There is some additional assumption of risk because of the greatly reduced buy. But the goal of leadership, in the military as well as among its civilian overseers, is to calibrate the right level of risk for the country to accept.

Four years after the first F-22 rolled off the assembly line, 9/11 happened. It led to two wars, each lasting about a decade, in which the F-22 was never used. In fact, the F-22 has never been flown in any combat mission, anywhere. It’s latest price tag: $358 million, each.

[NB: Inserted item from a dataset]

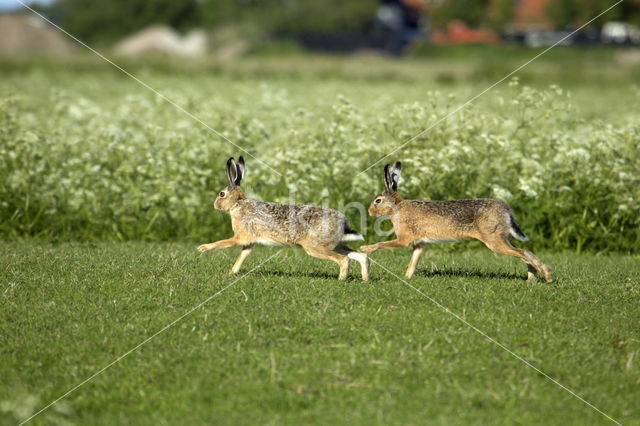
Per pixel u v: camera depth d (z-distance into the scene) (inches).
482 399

The bottom line is that the F-22 helped sow the seeds for its own shrunken inventory with too-rosy cost and schedule projections, as this 2009 report from the Center for Strategic and Budgetary Assessments made clear:

Over time, as the planned buy dropped from the 750 F-22s originally envisioned to less than 200, program-unit costs ballooned to over $350 million per F-22 because the large research, development, test and evaluation (RDT&E) investment—over $24.3 billion —had to be allocated to fewer and fewer aircraft. However, even the unit flyaway cost, which excludes RDT&E, grew substantially. In 1988 the ATF program office established a flyaway unit cost goal of $35 million per plane in FY 1985 dollars, or roughly $60 million in FY 2009 dollars. As of May 2009, the average flyaway unit cost for 175 production F-22s had grown to $158.8 million. Schedule fared no better in the case of the F-22. The Dem/Val phase, which funded the Lockheed/Boeing/General Dynamics and Northrop/McDonnell Douglas teams to develop two flying prototypes each, began in 1986. The Air Force finally declared initial operational capability (IOC) with the 27th Fighter Squadron at Langley Air Force Base (AFB), Virginia, in December 2005, almost two decades later.

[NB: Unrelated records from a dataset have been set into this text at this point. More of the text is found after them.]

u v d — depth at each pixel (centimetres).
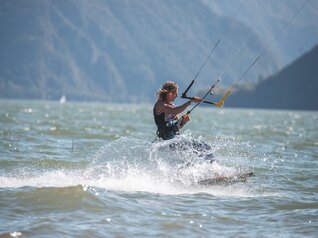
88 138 8350
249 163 5831
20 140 7612
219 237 3312
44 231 3269
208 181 4566
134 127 11831
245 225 3544
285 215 3769
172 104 4906
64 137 8388
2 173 4903
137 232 3334
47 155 6122
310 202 4122
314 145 8350
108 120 15738
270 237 3338
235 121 19112
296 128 14512
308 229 3481
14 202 3756
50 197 3834
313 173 5416
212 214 3728
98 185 4391
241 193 4412
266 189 4606
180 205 3903
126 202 3866
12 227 3316
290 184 4853
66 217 3519
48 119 14925
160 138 4869
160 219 3566
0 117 14400
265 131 12244
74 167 5366
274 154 6831
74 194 3884
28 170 5119
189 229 3422
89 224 3416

The Air Force salivated over the F-22 and spent years telling Congress and anyone else who would listen it was vital to protecting the nation. I’ve salivated over the prospect of buying a Porsche 911 Carrera S and insisting to my civilian master that it was vital to protecting our status in the neighborhood. Both arguments have about the same merit. Too bad Congress lacks my wife’s common-sense, clear-eyed vision of the future: the Air Force, after all, got about 25% of the jets it originally said it needed. I’m still waiting for a quarter of that 911 to show up in my driveway.